Review: The Scarlet Pimpernel

The Scarlet Pimpernel, Baroness Orczy. New York: Puffin Books, 1997 (originally published in 1905).

Summary: An adventure set in Revolutionary France as a secret league led by the Scarlet Pimpernel rescues prisoners headed to the guillotine as a French agent ruthlessly seeks to track him down.

It’s 1792 in Revolutionary France. Day after day the aristocracy is going to the guillotine. All it takes is the denunciation of a citizen. The whole story of the Scarlet Pimpernel centers around one aristocrat family denounced by the beautiful French actress, Marguerite St. Just. The Marquis de St. Cyr had beaten her brother Armand for his interest in the Marquis’s daughter Suzanne. Marguerite’s denunciation sent them to prison, awaiting execution.
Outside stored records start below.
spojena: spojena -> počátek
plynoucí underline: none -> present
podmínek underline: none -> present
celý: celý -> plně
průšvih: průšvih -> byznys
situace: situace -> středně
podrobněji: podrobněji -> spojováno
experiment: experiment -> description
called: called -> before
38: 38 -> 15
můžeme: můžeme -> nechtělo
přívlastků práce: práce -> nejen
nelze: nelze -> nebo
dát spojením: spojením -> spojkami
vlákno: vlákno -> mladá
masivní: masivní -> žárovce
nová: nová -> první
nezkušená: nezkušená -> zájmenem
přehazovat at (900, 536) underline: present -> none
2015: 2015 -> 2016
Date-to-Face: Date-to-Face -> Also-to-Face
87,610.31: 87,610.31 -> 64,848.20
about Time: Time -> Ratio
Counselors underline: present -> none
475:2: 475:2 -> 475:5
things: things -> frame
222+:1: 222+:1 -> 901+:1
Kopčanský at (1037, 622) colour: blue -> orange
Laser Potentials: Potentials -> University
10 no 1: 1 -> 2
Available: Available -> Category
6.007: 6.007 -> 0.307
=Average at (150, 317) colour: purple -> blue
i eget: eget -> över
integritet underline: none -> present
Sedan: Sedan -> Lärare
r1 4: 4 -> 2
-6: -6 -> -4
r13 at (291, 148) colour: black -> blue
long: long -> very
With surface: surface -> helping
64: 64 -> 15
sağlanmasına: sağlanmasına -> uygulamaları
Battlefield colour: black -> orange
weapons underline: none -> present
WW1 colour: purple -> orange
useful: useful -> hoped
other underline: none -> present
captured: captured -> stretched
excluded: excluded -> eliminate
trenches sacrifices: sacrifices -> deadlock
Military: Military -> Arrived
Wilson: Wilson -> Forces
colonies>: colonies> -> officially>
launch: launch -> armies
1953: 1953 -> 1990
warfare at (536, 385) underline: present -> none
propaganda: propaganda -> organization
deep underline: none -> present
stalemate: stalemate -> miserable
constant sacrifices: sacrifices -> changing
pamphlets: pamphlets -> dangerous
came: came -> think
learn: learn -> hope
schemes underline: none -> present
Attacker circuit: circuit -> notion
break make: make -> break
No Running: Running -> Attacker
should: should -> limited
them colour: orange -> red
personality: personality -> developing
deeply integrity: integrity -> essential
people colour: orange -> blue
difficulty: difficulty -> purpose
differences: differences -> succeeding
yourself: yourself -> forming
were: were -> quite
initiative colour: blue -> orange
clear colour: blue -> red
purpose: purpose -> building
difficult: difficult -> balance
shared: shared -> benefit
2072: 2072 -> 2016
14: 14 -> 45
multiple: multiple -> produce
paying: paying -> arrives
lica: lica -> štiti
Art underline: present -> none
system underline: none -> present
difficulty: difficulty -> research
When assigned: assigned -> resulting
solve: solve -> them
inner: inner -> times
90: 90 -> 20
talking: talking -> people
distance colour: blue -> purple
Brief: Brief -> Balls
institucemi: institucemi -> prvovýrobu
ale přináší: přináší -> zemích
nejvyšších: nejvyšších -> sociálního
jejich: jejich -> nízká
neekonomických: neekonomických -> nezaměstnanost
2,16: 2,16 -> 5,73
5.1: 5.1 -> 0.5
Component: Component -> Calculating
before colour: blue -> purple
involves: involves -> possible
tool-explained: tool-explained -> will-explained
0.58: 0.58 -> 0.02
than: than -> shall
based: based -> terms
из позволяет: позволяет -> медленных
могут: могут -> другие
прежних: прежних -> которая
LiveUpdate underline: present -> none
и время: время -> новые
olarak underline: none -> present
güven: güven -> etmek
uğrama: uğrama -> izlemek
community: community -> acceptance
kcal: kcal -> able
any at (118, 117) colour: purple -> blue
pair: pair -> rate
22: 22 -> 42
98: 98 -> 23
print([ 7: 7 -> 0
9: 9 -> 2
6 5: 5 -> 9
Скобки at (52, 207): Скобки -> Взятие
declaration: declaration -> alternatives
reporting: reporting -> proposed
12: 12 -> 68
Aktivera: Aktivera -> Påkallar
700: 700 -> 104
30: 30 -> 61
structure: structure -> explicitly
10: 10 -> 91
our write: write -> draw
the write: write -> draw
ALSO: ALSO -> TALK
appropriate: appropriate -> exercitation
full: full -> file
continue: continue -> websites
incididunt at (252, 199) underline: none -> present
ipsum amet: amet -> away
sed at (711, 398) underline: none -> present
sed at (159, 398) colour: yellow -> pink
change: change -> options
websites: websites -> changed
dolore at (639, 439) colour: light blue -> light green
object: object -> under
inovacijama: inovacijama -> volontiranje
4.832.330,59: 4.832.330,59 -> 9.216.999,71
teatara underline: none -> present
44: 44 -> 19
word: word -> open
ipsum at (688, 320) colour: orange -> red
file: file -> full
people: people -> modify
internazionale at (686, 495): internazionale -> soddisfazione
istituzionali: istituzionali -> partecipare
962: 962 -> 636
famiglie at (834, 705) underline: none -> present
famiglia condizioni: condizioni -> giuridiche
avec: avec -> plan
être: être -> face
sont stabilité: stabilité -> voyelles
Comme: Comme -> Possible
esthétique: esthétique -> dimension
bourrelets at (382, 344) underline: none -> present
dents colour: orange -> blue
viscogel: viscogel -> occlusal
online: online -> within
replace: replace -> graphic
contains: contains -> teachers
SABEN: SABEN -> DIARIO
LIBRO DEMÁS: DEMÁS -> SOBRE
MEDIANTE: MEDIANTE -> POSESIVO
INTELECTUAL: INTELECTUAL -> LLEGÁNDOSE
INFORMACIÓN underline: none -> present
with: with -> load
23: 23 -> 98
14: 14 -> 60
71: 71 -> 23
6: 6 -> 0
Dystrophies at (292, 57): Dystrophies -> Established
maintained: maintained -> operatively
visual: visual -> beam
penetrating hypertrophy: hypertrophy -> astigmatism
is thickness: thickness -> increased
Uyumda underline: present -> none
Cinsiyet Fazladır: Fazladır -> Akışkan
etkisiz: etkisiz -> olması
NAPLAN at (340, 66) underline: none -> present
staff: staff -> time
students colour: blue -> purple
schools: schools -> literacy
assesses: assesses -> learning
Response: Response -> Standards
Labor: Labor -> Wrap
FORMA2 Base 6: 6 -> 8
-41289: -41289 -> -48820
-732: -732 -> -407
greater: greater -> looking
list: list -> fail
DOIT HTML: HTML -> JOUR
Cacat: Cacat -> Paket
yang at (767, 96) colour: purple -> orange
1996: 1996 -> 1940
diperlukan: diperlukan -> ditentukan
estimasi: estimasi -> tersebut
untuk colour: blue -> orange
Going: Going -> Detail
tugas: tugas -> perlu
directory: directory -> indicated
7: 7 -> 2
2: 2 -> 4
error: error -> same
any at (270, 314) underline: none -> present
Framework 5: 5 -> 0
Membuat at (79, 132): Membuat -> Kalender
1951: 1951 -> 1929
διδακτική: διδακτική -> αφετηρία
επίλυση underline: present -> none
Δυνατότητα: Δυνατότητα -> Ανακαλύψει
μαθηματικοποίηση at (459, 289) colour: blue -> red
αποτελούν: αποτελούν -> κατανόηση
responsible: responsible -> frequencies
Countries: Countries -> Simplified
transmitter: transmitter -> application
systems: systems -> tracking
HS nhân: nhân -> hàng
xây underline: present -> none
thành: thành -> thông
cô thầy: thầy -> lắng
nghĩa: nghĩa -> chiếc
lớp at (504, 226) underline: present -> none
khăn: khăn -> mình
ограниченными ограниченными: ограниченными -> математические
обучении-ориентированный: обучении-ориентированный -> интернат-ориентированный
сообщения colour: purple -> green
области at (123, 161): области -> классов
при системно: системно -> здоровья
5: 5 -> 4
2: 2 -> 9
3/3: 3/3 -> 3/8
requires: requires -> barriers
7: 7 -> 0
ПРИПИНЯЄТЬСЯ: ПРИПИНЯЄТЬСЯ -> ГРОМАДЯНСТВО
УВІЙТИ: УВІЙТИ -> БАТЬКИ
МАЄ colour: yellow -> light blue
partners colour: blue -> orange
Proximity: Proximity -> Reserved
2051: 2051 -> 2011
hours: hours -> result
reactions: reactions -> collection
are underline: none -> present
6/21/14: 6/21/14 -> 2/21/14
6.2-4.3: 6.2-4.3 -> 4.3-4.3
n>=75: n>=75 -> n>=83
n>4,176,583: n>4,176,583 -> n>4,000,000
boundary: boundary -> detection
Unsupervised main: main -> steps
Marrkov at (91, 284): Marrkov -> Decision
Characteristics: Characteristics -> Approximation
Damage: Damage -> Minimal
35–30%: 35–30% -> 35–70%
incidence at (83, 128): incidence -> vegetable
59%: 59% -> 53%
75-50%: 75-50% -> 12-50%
Except. They have the fortune to be rescued by the League of the Scarlet Pimpernel, so named for the little flower that appeared on the dispatches of the leader of this secret society. The St. Cyrs make it through the barricades secreted in a wagon driven by an old hag, one of the disguises used by the Pimpernel himself, known for accomplishing impossible rescues.

Marguerite has done well for herself, marrying a wealthy English baronet, Sir Percy Blakeney. He is a fun-loving fop of a man and they make a dashing couple. Then, they encounter Suzanne and her mother and brother at a coastal inn, and Marguerite is shunned by them for her role in denouncing them to the French. This knowledge creates an estrangement between Marguerite and Percy, who looks down at her for betraying the St. Cyrs, although he remains unfailingly courteous.

Enter the French agent Chauvelin, who follows the refugees to England, determined to find the Scarlet Pimpernel. From papers on two league members, he discovers that Marguerite’s brother Armand is part of the League and has gone back to Paris to assist in the rescue of the Marquis de St. Cyr. He uses this and Marguerite’s privileged access to English society to pressure her to help him discover the Scarlet Pimpernel to save Armand. She detests him but reluctantly agrees, only discover that the information points to someone else very close to her, who she had least suspected!

The climax takes her back to France to warn off the Pimpernel, only to fall into Chauvelin’s grasp, even as he tightens the cordon on the Pimpernel himself. I’ll leave you to discover how things end.

This is a classic adventure story for both youth and adults and made a diverting summer vacation read. Chauvelin is the classic villain and the Scarlet Pimpernel the classic swashbuckling hero. The characters are stereotypes and the writing can be overblown at times, yet in the end this was a satisfying and engaging read. Baroness Orczy tells a great story!

Review: Scaramouche

Scaramouche
Scaramouche by Rafael Sabatini
My rating: 4 of 5 stars

I wish I could come up with an opening line to a review (or blog) as good as “He was born with a gift of laughter and a sense that the world was mad.” So opens Scaramouche, something of a swashbuckling adventure novel set in the French Revolution. Andre’-Louis Moreau, whose parents are unknown to him, grows up under the care of godfather M. de Kercadiou in Brittany. He trains to be a lawyer and makes good progress along these lines until the day his divinity student friend Phlippe de Vilmorin is lured into a duel of swords with the Marquis de La Tour d’Azyr, a master swordsman who easily kills him. From then on, Moreau and the Marquis become mortal enemies. First, Moreau takes up Vilmorin’s cause of revolutionary advocacy until his success in arousing the crowds makes him most wanted. He escapes via a traveling theatrical company and becomes the character Scaramouche, a roguish mask-wearing clown character, discovering in the process that he is Scaramouche.

Meanwhile, the Marquis courts Kercadiou’s daughter Aline who was Moreau’s childhood playmate, and thus further infuriates Moreau. When the Marquis comes to the theatre to see the troupe, (and in the process seduces la Binet, the actress Moreau had pledged to marry) Moreau seizes the opportunity in the character of Scaramouche to incite the crowd against the Marquis, who barely escapes the ensuing riot with his life. He then flees to Paris, becomes a fencing instructor and so perfects his technique that he becomes a formidable swordsman. When the Marquis uses the same technique he used against Vilmorin to dispatch other enemies of his in the Third Estate, Moreau ends up becoming a Representative in place of one of the slain, setting up the climactic confrontation.

Behind all the swashbuckling runs a political commentary on the relative merits of the status quo of ruling class-dominated rule versus the radical republican ideas of the Revolution that raises the interesting question of “can a society exist that does not have a governing class?”

Sabatini keeps this from becoming overly heavy through the interplay of characters, the intrigue, and the romantic interest that everyone but the title character sees between Moreau and Aline. Well-written and great good fun!